Frage: Warum sollten Unternehmen Ihrer Meinung nach unbedingt in VR und 360-Grad-Videos investieren? Ist VR-Werbung das nächste große Ding?
Alexis: In der VR-Werbung schlummert ein enormes Potenzial, das bisher noch nicht ansatzweise ausgeschöpft ist. Stellen Sie sich vor, Sie könnten für eine Marke eine virtuelle Welt erschaffen, in die der Nutzer einfach eintauchen könnte. Das ist eine einmalige Chance für Unternehmen, die weit über herkömmliche Werbung hinausgeht. Wie würde diese Welt aussehen? Wie würde es sich anfühlen, die Umgebung zu erkunden und sich darin zu bewegen? Mit dieser neuen Technik können Kreative ein hautnahes Erlebnis schaffen, das diese Fragen beantwortet. VR eröffnet Unternehmen eine völlig neue Welt (im wahrsten Sinne des Wortes). Eine Welt voller Möglichkeiten, in die sie ihre Kunden einladen können.
Stellen Sie sich vor, Sie könnten für eine Marke eine virtuelle Welt erschaffen, in die der Nutzer einfach eintauchen könnte – das ist eine einmalige Chance für Unternehmen.
Frage: VR ist so neu, dass es noch kein Patentrezept zum Erstellen virtueller Inhalte gibt. Welche überraschenden Erkenntnisse haben Sie gewonnen, die vielleicht auch für andere VR-YouTuber interessant sind?
Alexis: Die wichtigste Erkenntnis war, dass es für die VR-Storytelling-Techniken so gut wie keine Standards gibt. Wir mussten viele Prozesse und Methoden bei der Produktion selbst erfinden. Bei der Ideenfindung stellte sich heraus, dass es wichtig war, Kreativdesigner in das anfängliche Brainstorming einzubeziehen. Noch bevor das Skript geschrieben war, ist uns gemeinsam die Idee für eine Audiotechnik gekommen, die es uns ermöglichte, sechs parallele Handlungsstränge zu erzählen.
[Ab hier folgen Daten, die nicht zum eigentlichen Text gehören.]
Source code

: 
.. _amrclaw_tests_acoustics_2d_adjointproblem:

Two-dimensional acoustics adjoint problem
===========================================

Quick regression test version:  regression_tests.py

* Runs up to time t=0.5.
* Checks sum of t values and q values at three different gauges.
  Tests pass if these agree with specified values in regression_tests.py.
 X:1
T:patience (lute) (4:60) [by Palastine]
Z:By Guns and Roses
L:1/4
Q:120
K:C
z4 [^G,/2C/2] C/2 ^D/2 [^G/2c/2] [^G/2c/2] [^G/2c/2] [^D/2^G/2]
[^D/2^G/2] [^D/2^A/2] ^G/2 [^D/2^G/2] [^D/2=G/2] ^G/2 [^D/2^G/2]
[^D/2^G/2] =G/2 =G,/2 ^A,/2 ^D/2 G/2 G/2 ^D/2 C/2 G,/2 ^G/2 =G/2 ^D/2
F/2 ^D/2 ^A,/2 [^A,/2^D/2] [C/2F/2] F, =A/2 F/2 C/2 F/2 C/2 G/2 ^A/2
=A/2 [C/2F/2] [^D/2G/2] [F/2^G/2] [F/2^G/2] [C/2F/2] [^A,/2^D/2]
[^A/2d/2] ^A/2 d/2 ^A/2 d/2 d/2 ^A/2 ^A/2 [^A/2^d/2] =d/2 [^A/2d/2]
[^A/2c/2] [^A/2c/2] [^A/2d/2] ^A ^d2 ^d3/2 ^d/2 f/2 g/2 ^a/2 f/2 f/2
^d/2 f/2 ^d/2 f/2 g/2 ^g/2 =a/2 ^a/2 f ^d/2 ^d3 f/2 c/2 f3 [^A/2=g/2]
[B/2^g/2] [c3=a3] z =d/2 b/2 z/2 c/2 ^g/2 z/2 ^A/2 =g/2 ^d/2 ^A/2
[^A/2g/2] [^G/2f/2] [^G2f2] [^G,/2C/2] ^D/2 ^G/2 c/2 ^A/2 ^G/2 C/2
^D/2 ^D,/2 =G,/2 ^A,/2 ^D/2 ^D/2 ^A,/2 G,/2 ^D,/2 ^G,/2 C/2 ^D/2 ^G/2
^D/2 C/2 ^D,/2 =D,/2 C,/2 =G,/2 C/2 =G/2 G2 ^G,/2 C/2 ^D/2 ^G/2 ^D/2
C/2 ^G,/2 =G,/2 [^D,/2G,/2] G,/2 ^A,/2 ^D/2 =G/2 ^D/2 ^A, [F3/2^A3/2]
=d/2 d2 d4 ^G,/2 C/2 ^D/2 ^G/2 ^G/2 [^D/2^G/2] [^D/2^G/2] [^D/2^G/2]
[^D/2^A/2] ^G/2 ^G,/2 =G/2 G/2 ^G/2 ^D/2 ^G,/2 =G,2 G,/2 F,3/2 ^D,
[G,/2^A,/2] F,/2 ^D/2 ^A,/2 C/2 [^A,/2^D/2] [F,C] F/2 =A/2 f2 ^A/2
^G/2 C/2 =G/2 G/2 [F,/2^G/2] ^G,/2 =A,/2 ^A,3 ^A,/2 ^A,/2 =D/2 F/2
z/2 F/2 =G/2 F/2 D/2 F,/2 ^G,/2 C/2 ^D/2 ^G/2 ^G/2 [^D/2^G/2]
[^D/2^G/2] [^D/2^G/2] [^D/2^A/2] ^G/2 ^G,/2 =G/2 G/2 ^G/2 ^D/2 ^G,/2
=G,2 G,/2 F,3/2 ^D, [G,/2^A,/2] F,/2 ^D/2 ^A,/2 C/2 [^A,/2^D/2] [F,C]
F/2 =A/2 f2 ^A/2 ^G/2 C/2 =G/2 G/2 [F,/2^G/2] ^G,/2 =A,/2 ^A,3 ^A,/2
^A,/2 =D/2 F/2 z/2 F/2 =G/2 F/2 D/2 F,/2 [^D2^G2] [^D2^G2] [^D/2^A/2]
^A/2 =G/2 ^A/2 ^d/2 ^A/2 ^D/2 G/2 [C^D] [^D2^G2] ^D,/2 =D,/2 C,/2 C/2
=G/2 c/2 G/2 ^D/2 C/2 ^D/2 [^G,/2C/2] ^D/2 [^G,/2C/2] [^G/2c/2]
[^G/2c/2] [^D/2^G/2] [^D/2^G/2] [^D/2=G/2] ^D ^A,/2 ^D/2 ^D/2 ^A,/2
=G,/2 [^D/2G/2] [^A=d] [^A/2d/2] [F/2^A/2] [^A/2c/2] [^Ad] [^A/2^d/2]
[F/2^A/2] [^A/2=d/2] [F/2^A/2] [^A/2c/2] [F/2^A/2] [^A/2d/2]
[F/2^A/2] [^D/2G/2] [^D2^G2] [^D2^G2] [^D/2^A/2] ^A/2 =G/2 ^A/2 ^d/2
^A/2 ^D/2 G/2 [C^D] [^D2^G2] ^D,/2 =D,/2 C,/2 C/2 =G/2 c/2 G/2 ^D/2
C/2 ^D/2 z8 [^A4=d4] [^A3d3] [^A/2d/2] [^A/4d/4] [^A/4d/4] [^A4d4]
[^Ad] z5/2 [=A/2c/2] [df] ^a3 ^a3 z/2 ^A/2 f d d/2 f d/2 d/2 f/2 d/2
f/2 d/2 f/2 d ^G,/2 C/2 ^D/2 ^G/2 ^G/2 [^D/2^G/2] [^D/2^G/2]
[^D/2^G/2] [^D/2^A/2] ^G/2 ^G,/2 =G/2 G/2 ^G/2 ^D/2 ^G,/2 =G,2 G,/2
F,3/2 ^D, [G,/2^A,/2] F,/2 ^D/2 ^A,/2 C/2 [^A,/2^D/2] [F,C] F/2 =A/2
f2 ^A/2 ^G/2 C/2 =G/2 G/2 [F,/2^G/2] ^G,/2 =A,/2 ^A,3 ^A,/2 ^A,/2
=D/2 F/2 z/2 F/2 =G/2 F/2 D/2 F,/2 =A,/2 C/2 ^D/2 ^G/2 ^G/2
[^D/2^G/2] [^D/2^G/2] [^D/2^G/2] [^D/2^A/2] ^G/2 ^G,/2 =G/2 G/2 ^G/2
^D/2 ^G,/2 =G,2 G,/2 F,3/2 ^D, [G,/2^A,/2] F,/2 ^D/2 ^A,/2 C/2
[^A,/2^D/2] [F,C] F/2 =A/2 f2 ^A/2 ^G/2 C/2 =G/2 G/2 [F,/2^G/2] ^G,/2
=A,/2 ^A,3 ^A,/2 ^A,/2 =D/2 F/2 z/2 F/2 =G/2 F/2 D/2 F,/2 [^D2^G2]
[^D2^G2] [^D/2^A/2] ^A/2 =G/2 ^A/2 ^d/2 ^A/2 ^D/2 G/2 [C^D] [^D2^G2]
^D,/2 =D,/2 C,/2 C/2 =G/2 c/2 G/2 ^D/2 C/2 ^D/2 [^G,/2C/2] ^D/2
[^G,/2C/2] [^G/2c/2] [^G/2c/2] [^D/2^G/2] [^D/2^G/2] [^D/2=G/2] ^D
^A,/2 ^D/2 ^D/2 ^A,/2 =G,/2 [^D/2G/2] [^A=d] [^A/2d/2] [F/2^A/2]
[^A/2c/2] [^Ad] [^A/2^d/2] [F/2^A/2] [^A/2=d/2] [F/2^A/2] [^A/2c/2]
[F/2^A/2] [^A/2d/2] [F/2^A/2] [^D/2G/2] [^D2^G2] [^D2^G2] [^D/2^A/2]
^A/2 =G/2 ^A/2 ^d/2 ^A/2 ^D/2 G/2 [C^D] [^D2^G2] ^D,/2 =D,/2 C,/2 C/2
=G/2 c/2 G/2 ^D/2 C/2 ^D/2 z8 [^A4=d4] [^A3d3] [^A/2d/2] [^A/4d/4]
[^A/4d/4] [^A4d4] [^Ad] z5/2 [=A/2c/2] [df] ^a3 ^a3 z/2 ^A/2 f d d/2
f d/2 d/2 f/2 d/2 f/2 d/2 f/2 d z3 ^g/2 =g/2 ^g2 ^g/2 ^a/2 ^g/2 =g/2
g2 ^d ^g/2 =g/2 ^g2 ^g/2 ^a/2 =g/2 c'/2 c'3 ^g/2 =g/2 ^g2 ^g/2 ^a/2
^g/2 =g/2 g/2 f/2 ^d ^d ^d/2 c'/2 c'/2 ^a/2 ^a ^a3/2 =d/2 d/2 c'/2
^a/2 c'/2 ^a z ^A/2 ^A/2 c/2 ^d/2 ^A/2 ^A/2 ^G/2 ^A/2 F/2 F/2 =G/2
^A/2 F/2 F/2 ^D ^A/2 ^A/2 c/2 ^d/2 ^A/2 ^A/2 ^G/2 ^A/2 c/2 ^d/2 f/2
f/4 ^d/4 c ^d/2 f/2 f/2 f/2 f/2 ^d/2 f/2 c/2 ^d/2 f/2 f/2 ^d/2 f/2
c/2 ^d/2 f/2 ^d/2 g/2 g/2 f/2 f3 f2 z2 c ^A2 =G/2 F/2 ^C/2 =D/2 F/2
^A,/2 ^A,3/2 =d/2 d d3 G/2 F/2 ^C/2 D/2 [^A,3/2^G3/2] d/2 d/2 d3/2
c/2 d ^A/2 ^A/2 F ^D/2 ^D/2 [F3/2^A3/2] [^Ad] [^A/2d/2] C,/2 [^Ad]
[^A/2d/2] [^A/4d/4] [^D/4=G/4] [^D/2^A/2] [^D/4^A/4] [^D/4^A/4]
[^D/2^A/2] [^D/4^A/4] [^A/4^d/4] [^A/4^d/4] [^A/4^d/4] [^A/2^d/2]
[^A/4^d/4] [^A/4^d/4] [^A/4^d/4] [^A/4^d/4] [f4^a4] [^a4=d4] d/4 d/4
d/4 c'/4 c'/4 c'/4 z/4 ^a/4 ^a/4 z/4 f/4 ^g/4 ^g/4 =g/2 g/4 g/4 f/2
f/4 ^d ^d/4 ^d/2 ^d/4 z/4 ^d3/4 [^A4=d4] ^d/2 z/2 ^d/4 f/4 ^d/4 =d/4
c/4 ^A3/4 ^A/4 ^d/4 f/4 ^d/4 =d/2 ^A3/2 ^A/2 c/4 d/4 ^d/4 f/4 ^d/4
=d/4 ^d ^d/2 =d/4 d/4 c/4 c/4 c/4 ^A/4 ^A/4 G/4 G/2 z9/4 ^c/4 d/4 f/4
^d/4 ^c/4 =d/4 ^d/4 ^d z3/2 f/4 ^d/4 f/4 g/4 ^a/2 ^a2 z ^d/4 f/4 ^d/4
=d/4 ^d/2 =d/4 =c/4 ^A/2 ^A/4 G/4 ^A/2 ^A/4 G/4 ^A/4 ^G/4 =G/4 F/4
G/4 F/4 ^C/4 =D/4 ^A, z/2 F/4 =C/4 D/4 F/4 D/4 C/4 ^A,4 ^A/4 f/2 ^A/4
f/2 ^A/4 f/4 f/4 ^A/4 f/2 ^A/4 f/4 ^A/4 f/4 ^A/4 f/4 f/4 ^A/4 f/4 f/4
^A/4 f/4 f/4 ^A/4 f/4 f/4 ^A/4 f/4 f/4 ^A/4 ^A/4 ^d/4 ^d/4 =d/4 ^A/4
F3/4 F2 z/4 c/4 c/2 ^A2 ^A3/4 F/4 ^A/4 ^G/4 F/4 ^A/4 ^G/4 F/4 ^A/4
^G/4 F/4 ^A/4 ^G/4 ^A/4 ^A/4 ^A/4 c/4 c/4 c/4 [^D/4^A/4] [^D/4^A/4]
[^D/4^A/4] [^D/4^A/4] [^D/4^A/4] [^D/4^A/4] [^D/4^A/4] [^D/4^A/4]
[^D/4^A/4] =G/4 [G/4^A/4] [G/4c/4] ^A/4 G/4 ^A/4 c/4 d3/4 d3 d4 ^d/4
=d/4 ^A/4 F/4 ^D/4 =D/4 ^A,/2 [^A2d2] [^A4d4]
Die Geschichte und das Konzept für die Audiotechnik wurden gleichzeitig entwickelt.
Beim Drehen eines 360-Grad-Videos können weder die Beleuchtung noch die Crew oder der Regisseur versteckt werden.
Marcel: Ein weiteres Beispiel war das Filmen selbst. Die Gestaltung des Sets für ein 360-Grad-Video und die Regie sind anders als bei einem normalen Film. Wir haben "Tabel" mit Odyssey, der Jump-Kamera von Google und GoPro gefilmt, einem System mit 16 GoPro-Kameras. Somit erhielten wir eine Rundumsicht des Sets. Beim Drehen eines 360-Grad-Videos können weder die Beleuchtung noch die Crew oder der Regisseur versteckt werden. Wir haben jede Szene mehrmals gedreht, da wir uns keine Livevorschau der gesamten 360-Grad-Szene ansehen konnten. Es gibt also reichlich Gelegenheit für Unternehmen, dazu beizutragen, dass für VR, dem neuen Storytelling-Medium, Regeln definiert werden. Wir sind gespannt auf die Erfahrungen, die bald berichtet werden.